-
Notifications
You must be signed in to change notification settings - Fork 1.8k
Description
Describe the bug
Latest release (between 49.0.2 and 50.0.0) seems to introduce a regression in SQL parser that causes it to be less tolerant of column names that collide with SQL keywords like limit and offset.
To Reproduce
Using datafusion-cli:
> create or replace table x as (
select 1 as offset
);
> select * from x;
+--------+
| offset |
+--------+
| 1 |
+--------+
-- NOTE: Disambiguates correctly
> select offset from x;
+--------+
| offset |
+--------+
| 1 |
+--------+
-- NOTE: Adding a literal in the front breaks disambiguation
> select 'a' as a, offset from x;
🤔 Invalid statement: SQL error: ParserError("Expected: end of statement, found: x at Line: 1, Column: 30")

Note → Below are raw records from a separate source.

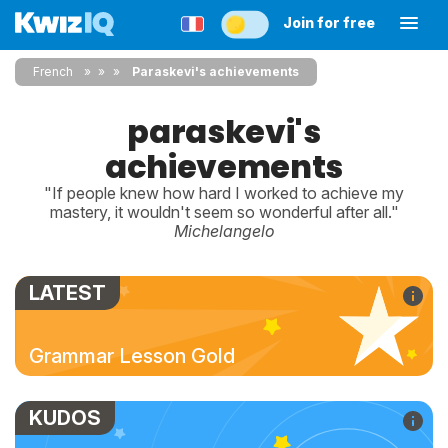
Join for free
French
»
»
Paraskevi's achievements
paraskevi's
achievements
"If people knew how hard I worked to achieve my
mastery, it wouldn't seem so wonderful after all."
Michelangelo
LATEST
Grammar Lesson Gold
KUDOS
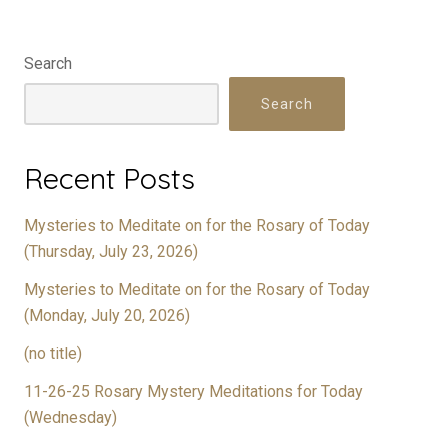
Search
Search
Recent Posts
Mysteries to Meditate on for the Rosary of Today
(Thursday, July 23, 2026)
Mysteries to Meditate on for the Rosary of Today
(Monday, July 20, 2026)
(no title)
11-26-25 Rosary Mystery Meditations for Today
(Wednesday)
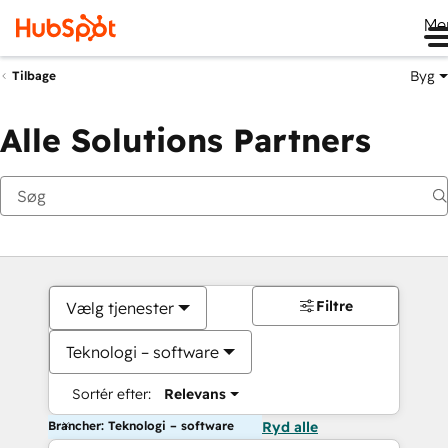
Me
Byg
Tilbage
Alle Solutions Partners
Filtre
Vælg tjenester
Teknologi – software
Sortér efter:
Relevans
Brancher: Teknologi – software
Ryd alle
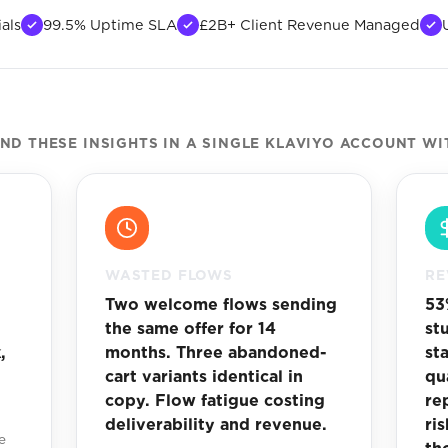
als
99.5% Uptime SLA
£2B+ Client Revenue Managed
D THESE INSIGHTS IN A SINGLE KLAVIYO ACCOUNT WI
WASTED FLOWS
RE
Two welcome flows sending
53
the same offer for 14
st
,
months. Three abandoned-
st
cart variants identical in
qu
copy. Flow fatigue costing
re
deliverability and revenue.
ri
e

-- NOTE: Adding a literal in the back - does not!
> select offset, 'a' as a from x;
+--------+---+
| offset | a |
+--------+---+
| 1 | a |
+--------+---+
1 row(s) fetched.
-- NOTE: Quoting helps, but is unfortunate
> select 'a' as a, "offset" from x;
+---+--------+
| a | offset |
+---+--------+
| a | 1 |
+---+--------+
1 row(s) fetched. In Datafusion 49.0.2 disambiguation works fine in all cases, so it's a regression.
Same behaviour reproduces for other keywords like limit.
Expected behavior
SQL and its many dialects are rich with keywords, so context-aware parsing really helps to keep queries free of excessive quoting.
It so happens that offset column is present in hundreds of our datasets, so if this behavior change is highly impactful and I hope can be reversed.
Additional context
The cause might be in sqlparser crate (between versions 0.55.0 and 0.58.0). Will attempt to isolate the issue there and create a linked ticket.